As a leader in your organization, you may be more familiar and more comfortable with change than the team members you lead. You probably hear about upcoming changes much sooner than your team, have a chance to think about and understand the reasons for the change, and may even have input to what and how changes are made. One of the most important leadership competencies you can develop is leveraging the informational and decision-making perks of your position to lead others on the path to quick, effective implementation of change.
As with many leadership competencies, first and foremost, you must model the behavior you would like other people to demonstrate, in this case openness to and excitement about change. Anyone who has ever been involved in implementing a new computer system can tell you that, no matter how excellent and cutting-edge the software, the project can be sabotaged by people’s resistance to change. Make being an early adopter of change part of your personal brand and your team is much more likely to follow your lead.
Second, learn to expect that people are going to feel disoriented by a significant change, at least at the outset. If you’re not familiar with the business classic on change, Who Moved My Cheese by Spencer Johnson, make sure to get hold of a copy – you may even want to get copies for your team!
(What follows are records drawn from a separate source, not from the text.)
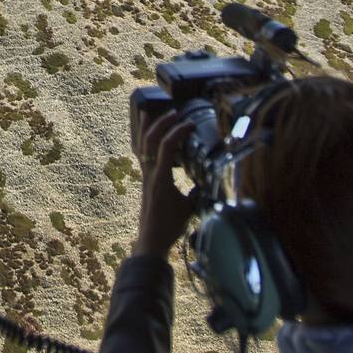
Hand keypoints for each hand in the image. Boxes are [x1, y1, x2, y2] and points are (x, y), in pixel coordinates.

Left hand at [132, 109, 195, 257]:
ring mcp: (145, 176)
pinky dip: (144, 141)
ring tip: (150, 112)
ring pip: (141, 146)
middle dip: (161, 123)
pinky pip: (141, 154)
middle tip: (174, 112)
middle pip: (149, 141)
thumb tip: (211, 177)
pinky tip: (147, 135)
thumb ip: (198, 190)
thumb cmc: (171, 226)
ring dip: (146, 128)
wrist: (151, 240)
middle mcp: (150, 173)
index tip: (190, 124)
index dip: (178, 131)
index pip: (167, 146)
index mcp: (161, 178)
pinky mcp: (144, 180)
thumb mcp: (190, 207)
This modern fable illustrates that people’s initial negative reactions to change are fundamentally based on fear of losing the sources of reward that they are used to having. As a leader, you need to understand and anticipate this, clearly communicating your confidence that team members’ skills and strengths will transfer well to the new circumstances.
Finally, be frank and clear about:
• reasons for the change
• how the change will impact your team
• individual responsibilities during the change process
• support and information resources available to team members
When it comes to leadership competencies, your ability to introduce changes in a positive light, help your team members see and embrace new opportunities for rewards, and get agreement on how to go forward are among the most valuable in your leadership toolkit.